Сколько в непринужденности Германтов – в отличие от душевного изящества Робера, у которого пренебрежительность наследственная, чисто внешняя, превратившаяся в неосознанное стремление обворожать, прикрывала неподдельную скромность, – было пошлой спеси – в этом я мог удостовериться не на примере де Шарлю, потому что дурные черты его характера, в котором я пока еще плохо разбирался, наслаивались на аристократические привычки, а на примере герцога Германтского. Но и в его облике, который когда-то произвел такое неприятное впечатление на мою бабушку, встретившуюся с ним у маркизы де Вильпаризи, сохранились остатки древнего величия, которые я разглядел, придя к нему ужинать на другой день после того, как мы с Сен-Лу провели вместе вечер.
Эти остатки древнего величия не открылись мне ни у него, ни у герцогини, когда я видел их у маркизы де Вильпаризи, так же как, увидев Берма впервые, я не понял, в чем разница между ней и другими актрисами, хотя ее отличительные черты были неизмеримо легче уловимы, нежели отличительные черты светских людей: ведь особенности светских людей становятся четче по мере того, как более реальными, более доступными для понимания становятся сами люди. Но как ни трудно схватить оттенки в высшем обществе (до того трудно, что когда такой правдивый художник, как Сент-Бёв, задался целью показать,[290] что отличало салон г-жи Жофрен от салона г-жи Рекамье, а салон г-жи Рекамье – от салона г-жи де Буань, то они оказались у него такими похожими, что основной вывод, который можно сделать, вопреки воле автора, из его изысканий, заключается в следующем: салонная жизнь убога), тем не менее, – как это вышло у меня и с Берма, – когда Германты стали мне безразличны и когда мое воображение уже не превращало в пар капельку их своеобычия, я, несмотря на то, что она была совсем незаметна, мог подобрать ее.

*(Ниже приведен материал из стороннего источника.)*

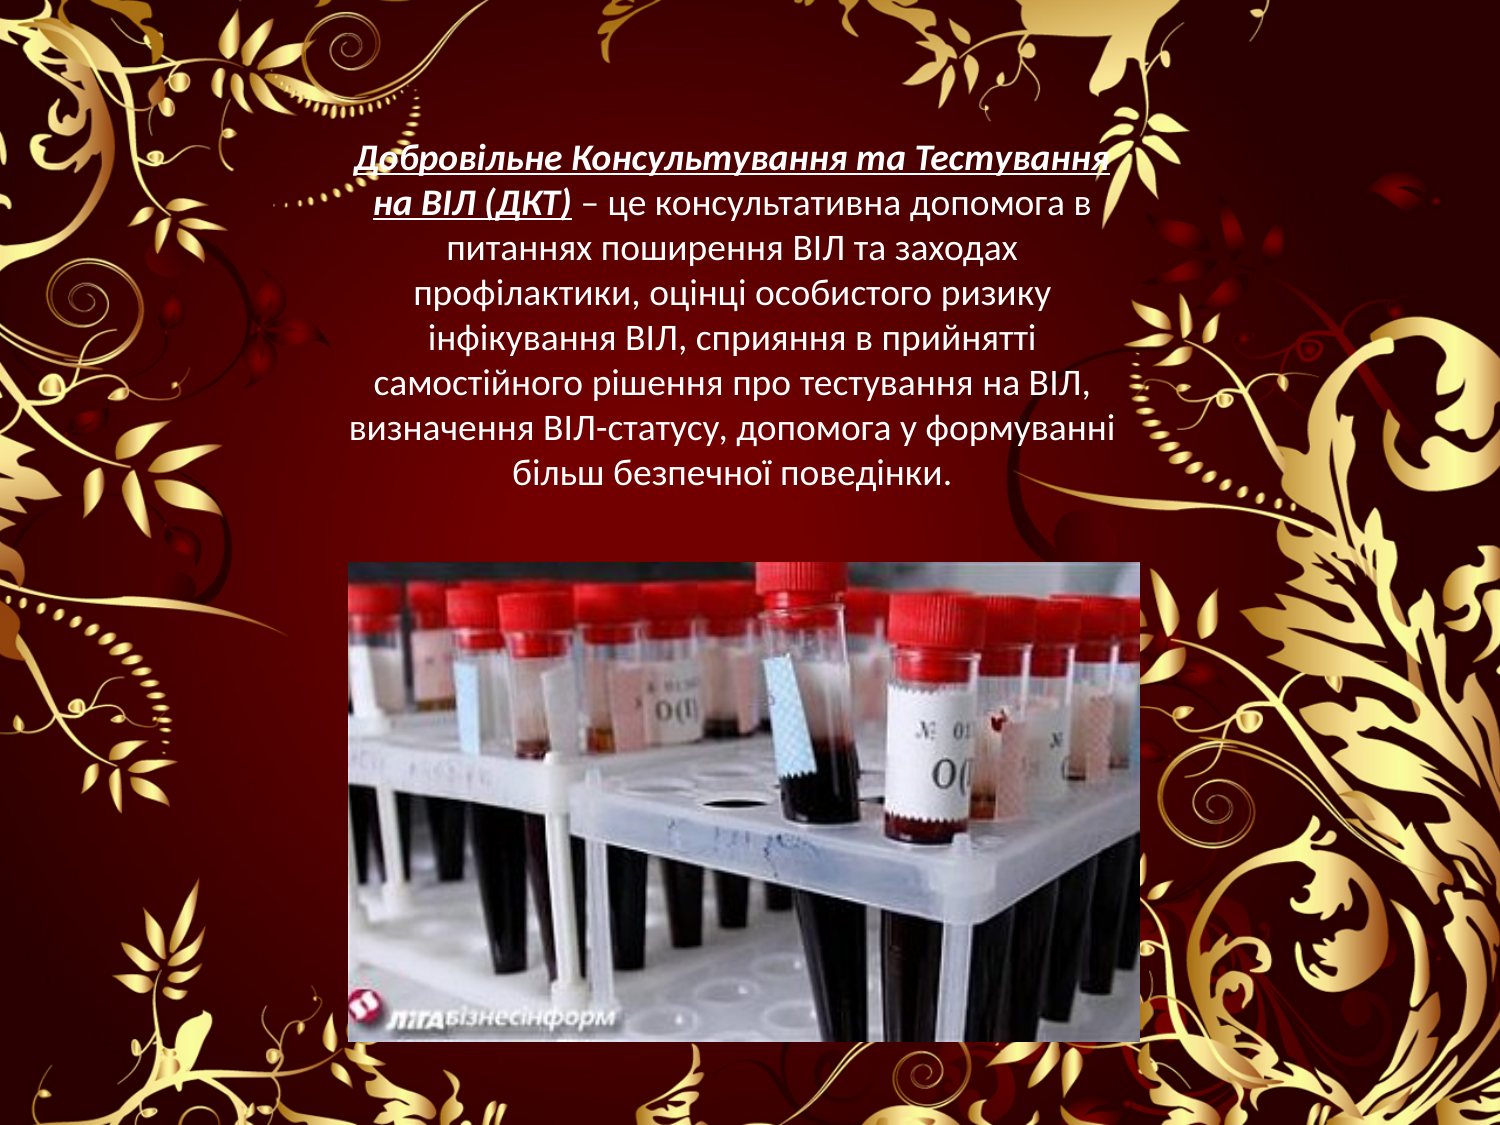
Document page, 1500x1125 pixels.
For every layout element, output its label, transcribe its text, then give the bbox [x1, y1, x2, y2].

text_box Добровільне Консультування та Тестування на ВІЛ (ДКТ) – це консультативна допомога в питаннях поширення ВІЛ та заходах профілактики, оцінці особистого ризику інфікування ВІЛ, сприяння в прийнятті самостійного рішення про тестування на ВІЛ, визначення ВІЛ-статусу, допомога у формуванні більш безпечної поведінки. [324, 125, 1140, 501]
picture [0, 0, 1500, 1125]
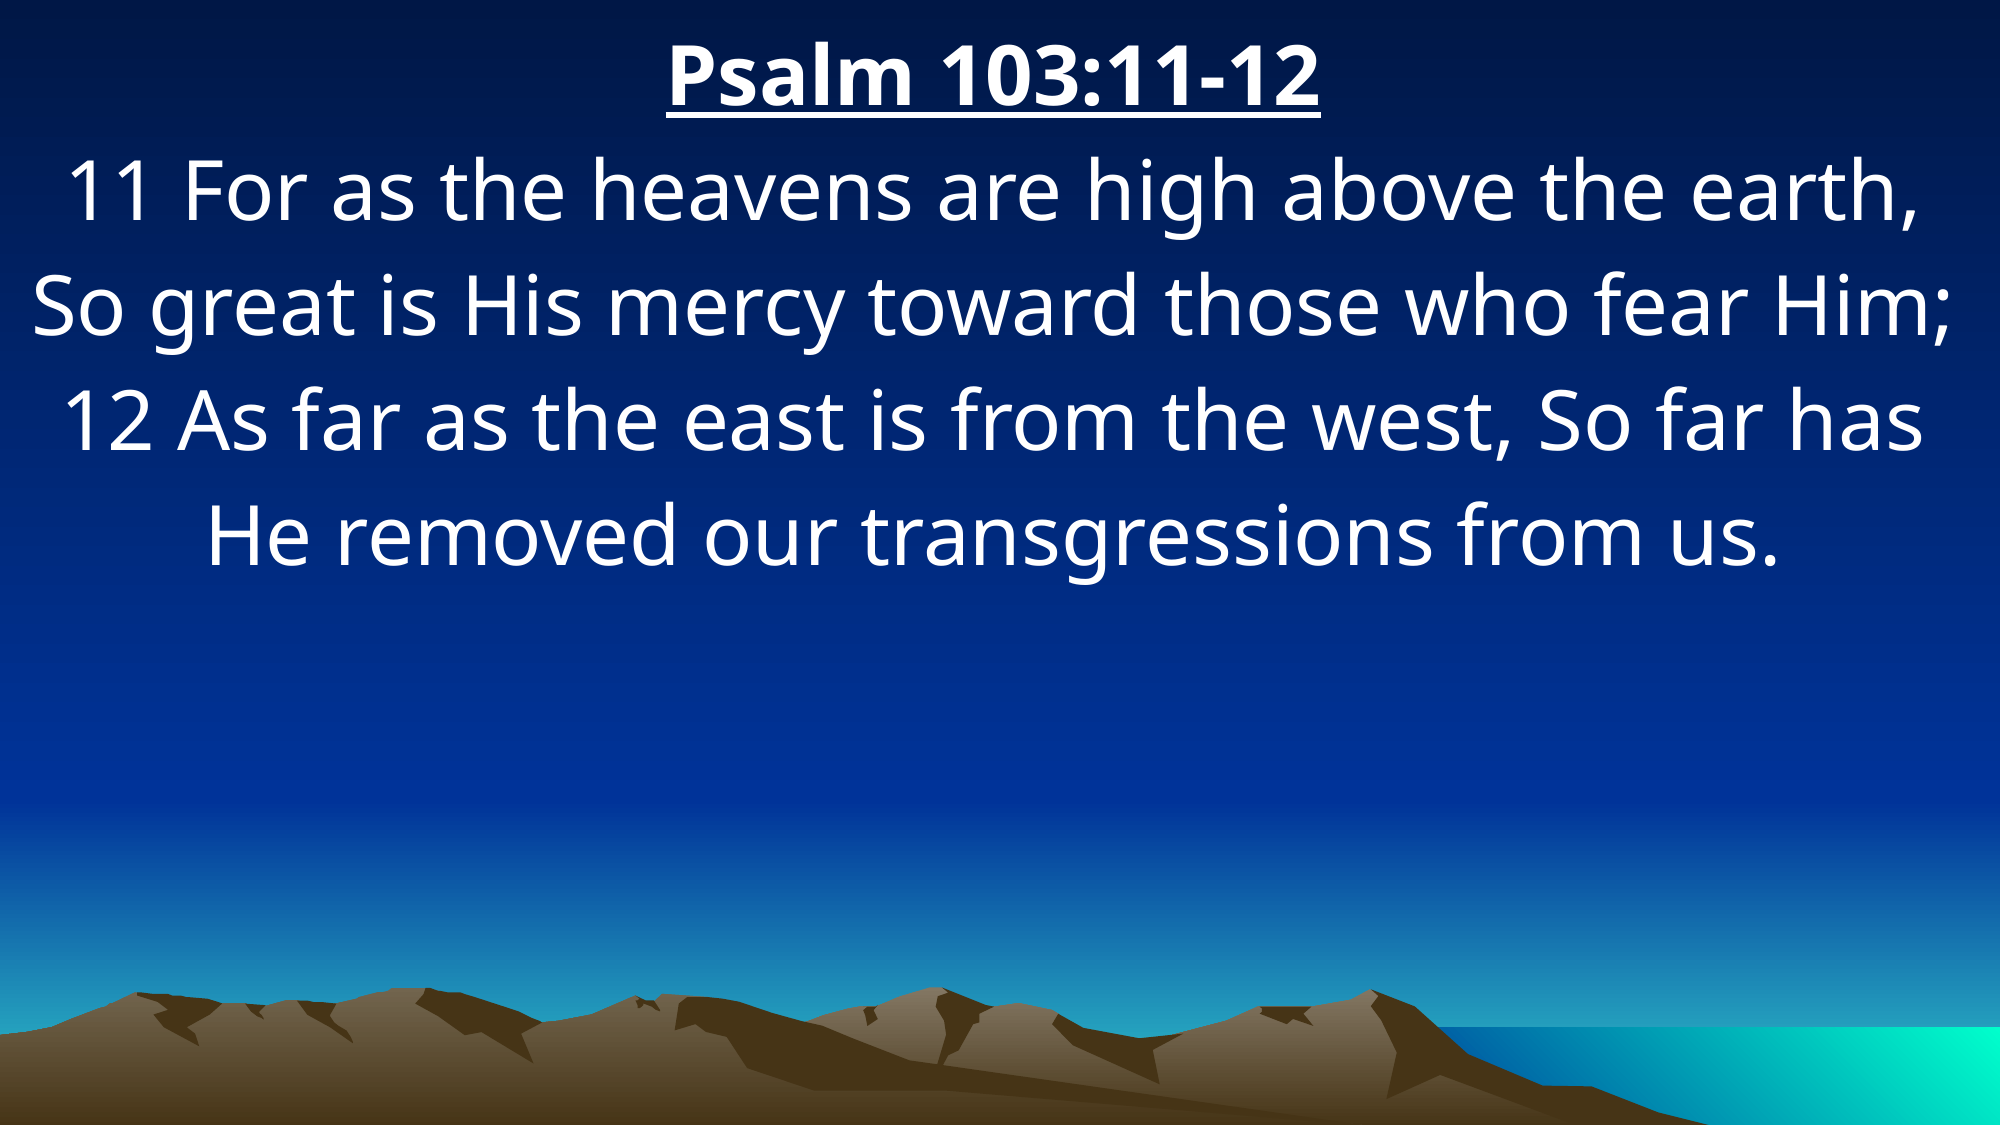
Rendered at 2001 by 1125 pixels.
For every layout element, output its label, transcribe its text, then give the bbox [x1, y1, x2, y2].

На вечере у тетки герцогиня ничего не сказала мне о своем муже, но так как до меня дошли слухи о разводе, то я затруднился бы сказать, будет ли он с нами ужинать. Что сомнения мои были напрасны, в этом я уверился мгновенно, так как среди лакеев, стоявших в передней и, должно быть (ведь до этого вечера я был для них почти то же, что дети столяра, то есть, может быть, они относились ко мне с большей симпатией, чем их хозяин, но они были убеждены, что я к нему не вхож), старавшихся найти причину этой перемены, я увидел герцога Германтского, который поджидал меня здесь, чтобы помочь мне раздеться.